The tribe was split into two main areas: one in the North/South Dakota region and the other by the Missouri river. Louis and Clark meet the Lakota people on their journey. The Lakota refused to let the two men travel upstream. They are often considered to be apart of the Sioux tribes.


Famous Lakota:
Crazy Horse was a warrior who lead the Lakota people against the US troops. After surrendering in 1877, Crazy Horse was stabbed with a bayonet while on guard and died that night. His death has a lot of speculation around it.

Sitting Bull was a holy man who also fought with the US over land. Him and 186+ followers were forced to surrender due to the risk of starvation in 1881. Today he is an iconic symbol to modern activists and an inspiration in many movies. 







Monday, January 13, 2014

Dancing into the New Year

A new year has begun and with it comes a fresh start. Life doesn't give people many so I don't plan on wasting it. This semester, my English class is starting to study films and native culture. I know almost nothing about both! I am a little intimidated with the film study part. Dances with Wolves is the first movie I've really started looking at critically. There hundreds of little details that producers spend years getting perfect so the audience subconsciously reacts to the scene. Poses like the Christ pose means sacrifice. In the film Dances with Wolves, John Dunbar rides his horse into an open battle field in order to end his life. He is giving up and sacrificing himself. Having his arms outstretched and head up is iconic now. I noticed this pose before but I never put much thought into it. If he wasn't in this pose the significance and his state of mind would be harder to read. It wouldn't have the same impact on people. The other pose that I never paid much attention to was when John Dunbar runs his hands through the wheat. It shows the audience that he is at peace. I subconsciously felt this but I never would have caught it. Subtle actions make people connect with the characters and make the movie that much better. I know I will learn a lot more than a few key poses but it's something to start with.

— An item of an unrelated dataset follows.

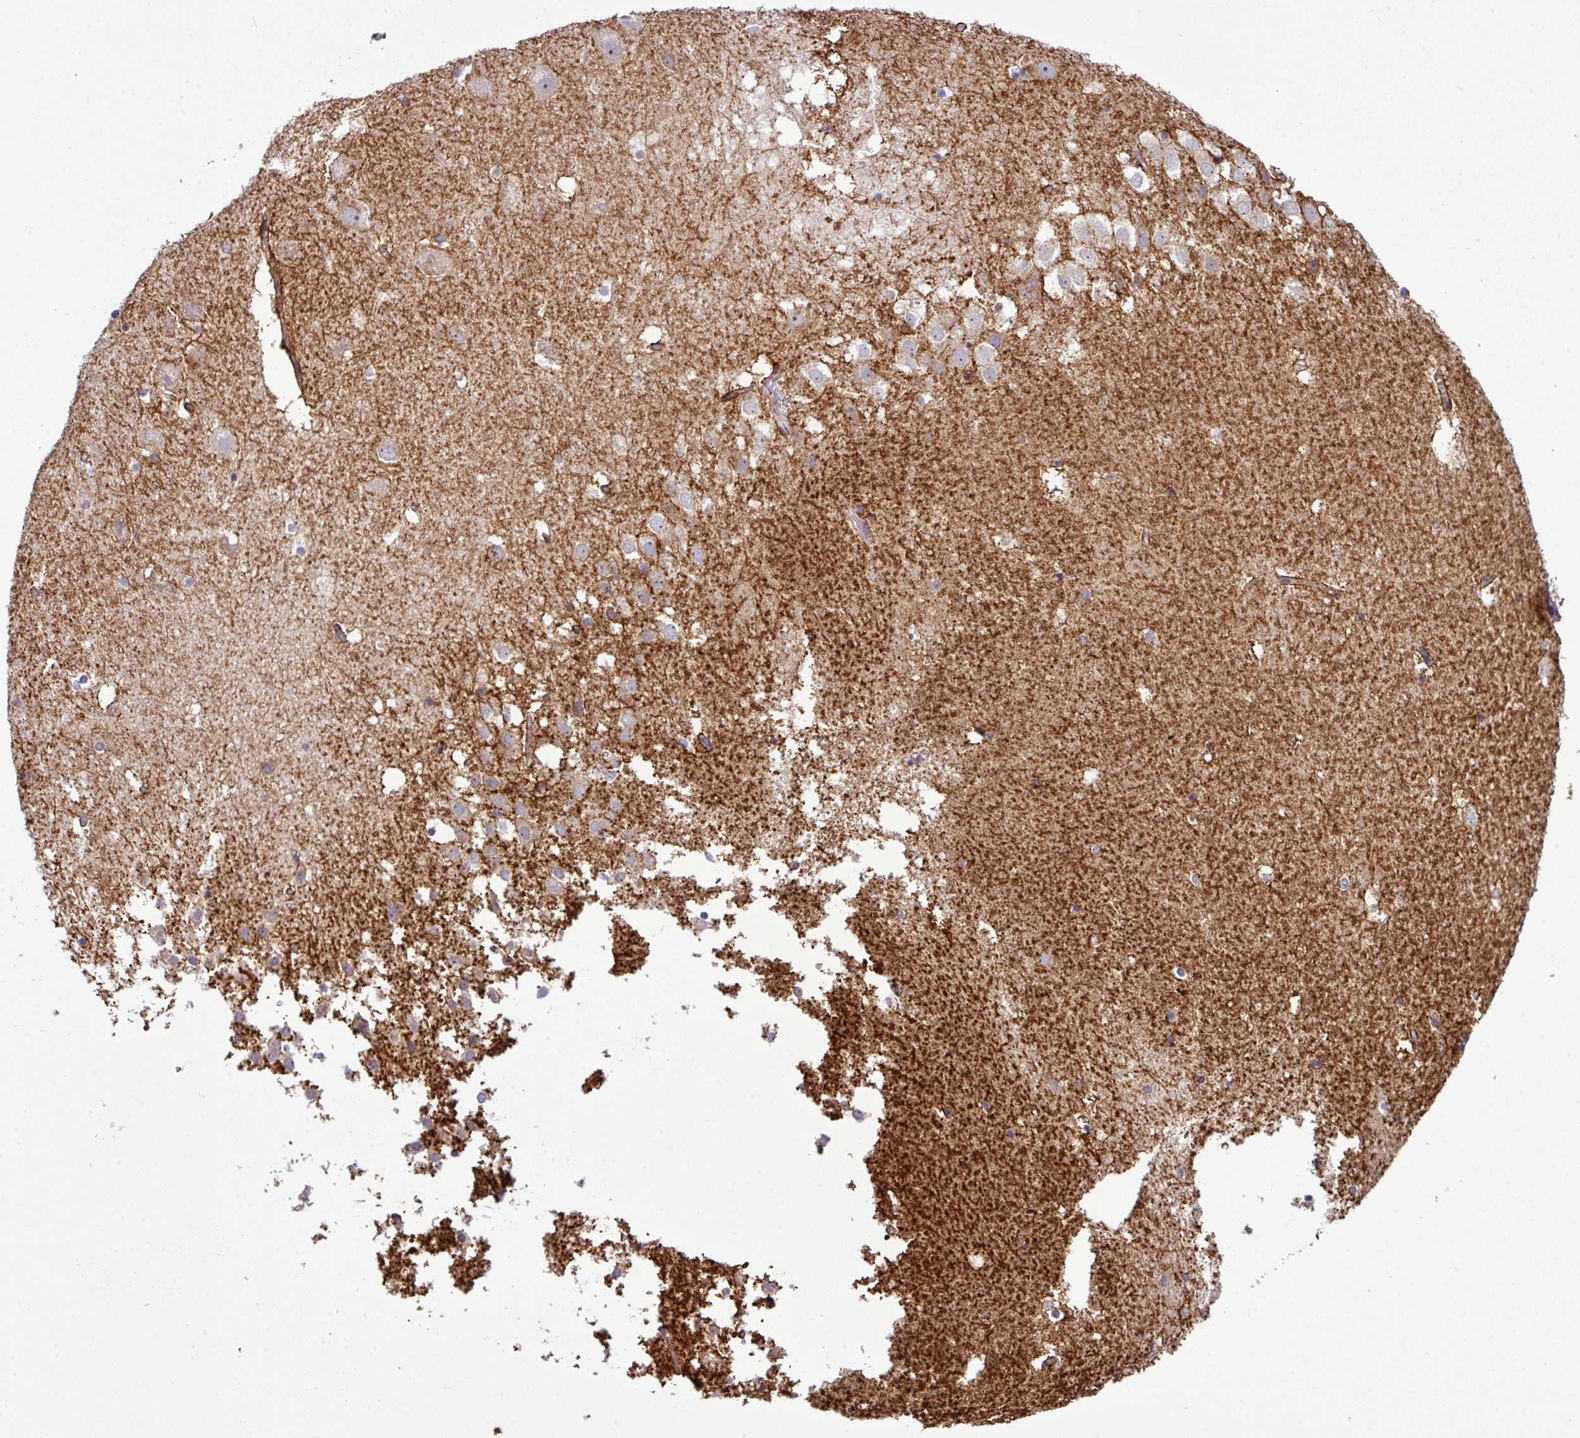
{"staining": {"intensity": "negative", "quantity": "none", "location": "none"}, "tissue": "hippocampus", "cell_type": "Glial cells", "image_type": "normal", "snomed": [{"axis": "morphology", "description": "Normal tissue, NOS"}, {"axis": "topography", "description": "Hippocampus"}], "caption": "An image of hippocampus stained for a protein displays no brown staining in glial cells.", "gene": "CFAP97", "patient": {"sex": "female", "age": 52}}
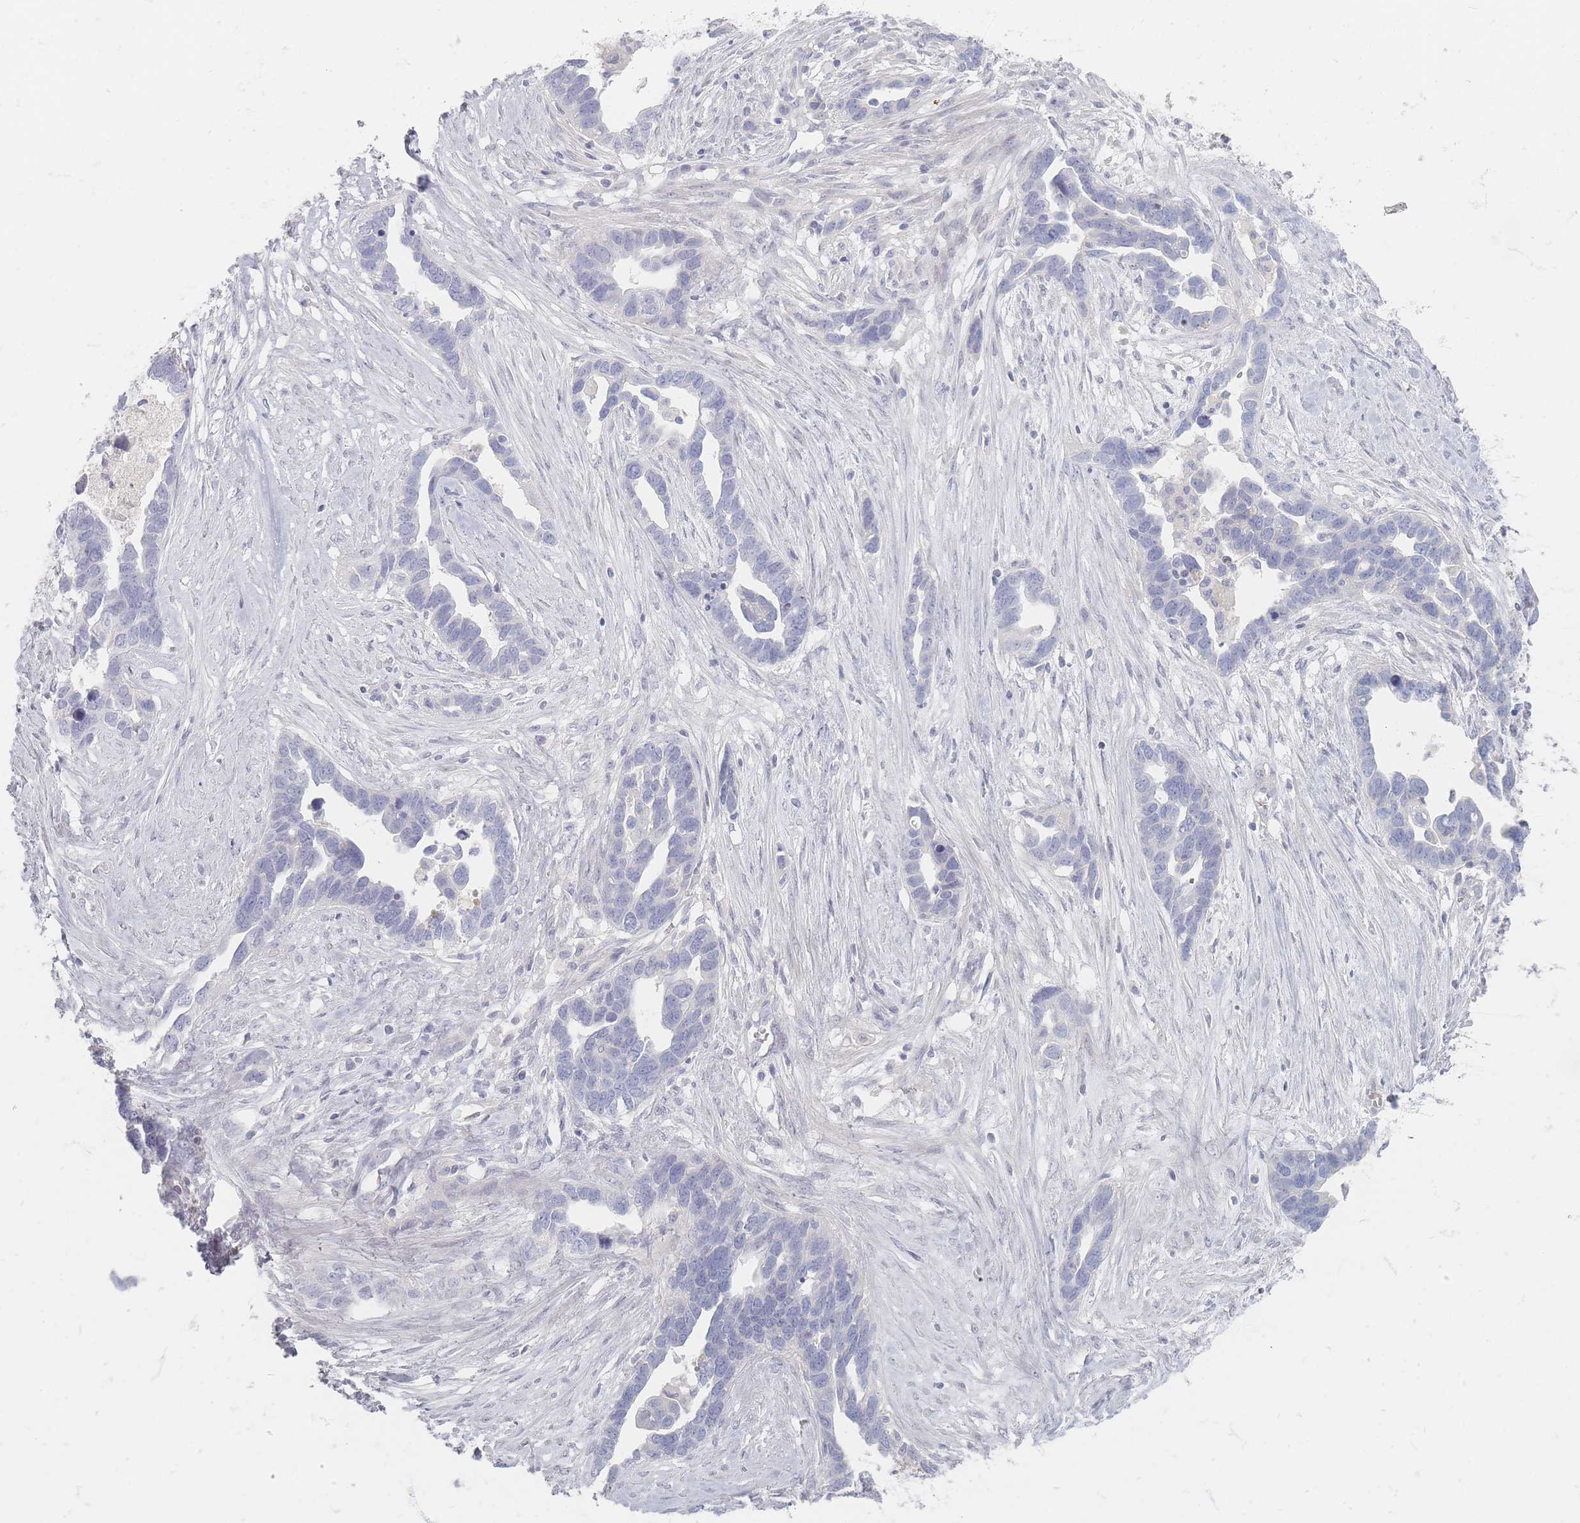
{"staining": {"intensity": "negative", "quantity": "none", "location": "none"}, "tissue": "ovarian cancer", "cell_type": "Tumor cells", "image_type": "cancer", "snomed": [{"axis": "morphology", "description": "Cystadenocarcinoma, serous, NOS"}, {"axis": "topography", "description": "Ovary"}], "caption": "Histopathology image shows no significant protein positivity in tumor cells of ovarian cancer (serous cystadenocarcinoma). (Stains: DAB (3,3'-diaminobenzidine) IHC with hematoxylin counter stain, Microscopy: brightfield microscopy at high magnification).", "gene": "CD37", "patient": {"sex": "female", "age": 54}}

I'm not quite sure how studying native culture fits in with senior literature and composition with communication but it should still be interesting. I know almost nothing about native people and their culture. I can confidently explain the pilgrims in detail but Native Americans and other cultures like theirs have always been a mystery to me. I, like every little girl, watched and loved the movie Pocahontas but that doesn't count. I didn't learn about modern Native Americans last year in history. I studies how they live today on reservations. Most of them struggle with addiction to drugs and alcohol along with terrible poverty. Seeing the pictures of some Indian reservations was heartbreaking. Throughout history, they have been a minority. I can clearly see that even in today's society. Native Americans are given many scholarships to college to help them out of the poverty. People also believe that taking children off the reservation will help them lead a better life but it is incredibly hard to do. It also isn't right. Taking children away from their culture isn't right. It may give them a better chance at an addiction free future but it takes them away from their culture. Where a person comes from gives them a foundation for where they can go.